For 54 years, Shawn Dromgoole's family has lived on the same corner in the same neighborhood in Nashville, Tennessee, and the 29-year-old, who's black, has walked down those streets all his life.
In the wake of George Floyd's death, however, Dromgoole didn't feel at home or even safe in his own community. He worried what would happen if one of his white neighbors saw him, didn't recognize him and called the cops, he told TODAY.
Floyd died May 25 after Minneapolis police arrested him and an officer pressed his knee on Floyd's neck for almost nine minutes. A bystander recorded the altercation with a cellphone.
Dromgoole took to social media to share "what was on my heart," he said. He posted Wednesday on Facebook and later on Nextdoor, an app that connects people living in the same neighborhoods.

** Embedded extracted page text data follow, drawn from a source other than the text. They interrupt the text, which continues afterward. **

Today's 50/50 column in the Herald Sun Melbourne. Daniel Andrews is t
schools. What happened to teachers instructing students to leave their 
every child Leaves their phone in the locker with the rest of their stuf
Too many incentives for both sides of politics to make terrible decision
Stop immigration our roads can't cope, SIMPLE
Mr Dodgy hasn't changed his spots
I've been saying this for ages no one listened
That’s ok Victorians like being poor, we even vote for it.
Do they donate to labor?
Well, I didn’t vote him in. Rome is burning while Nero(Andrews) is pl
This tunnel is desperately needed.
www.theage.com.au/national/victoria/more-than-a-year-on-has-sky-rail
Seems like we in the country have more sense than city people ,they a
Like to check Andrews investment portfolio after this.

"Yesterday I wanted to walk around my neighborhood but the fear of not returning home to my family alive kept me on my front porch," he wrote. "Today I wanted to walk again and I could not make it off the porch. Then I called my mother, Lynetra, and she said she would walk with (me). I still kept my ID on me and my phone in my hand but I walked."
Before posting, Dromgoole wasn't a fan of Nextdoor because he often saw messages on it about "suspicious black men walking in the neighborhood," he said. "It was terrifying to me. ... I'm like, 'These people hate me in this neighborhood.'"
He added that his neighborhood has been gentrifying in recent years and that he's been stopped by police for "walking while black" before. "It's not a new reality," he explained.
But the flood of responses to his post on Nextdoor didn't align with his expectations. He said the day it went up, 150 strangers who lived nearby answered, offering to walk with him, apologizing for making him feel the way he did and thanking him for his honesty.
He asked the people who wanted to walk with him to meet in the parking lot of a local restaurant. About 75 showed up, he said, and they all went for a stroll together.
"It was such an amazing feeling," Dromgoole recalled. "My neighbors were behind me, and they had my back. That was my reaction. I’m still dumbfounded by all the support."
Because the first gathering was impromptu, Dromgoole is planning to host another group walk through his neighborhood this Thursday.
"I just want to walk, not parade, not march," he said. "I remember just walking as a kid. In a world that's so complicated with technology and things, sometimes you just need to walk off your front porch and say hey to your neighbor."
Dromgoole's concerns over how people perceive him as a black man are not unique, he stressed.
"When Ahmaud Arbery got killed for running in his neighborhood, that could be me very easily in my neighborhood," he said, referring to a black man in Georgia who was shot dead in February. "But now I feel safe on my street. It feels completely different."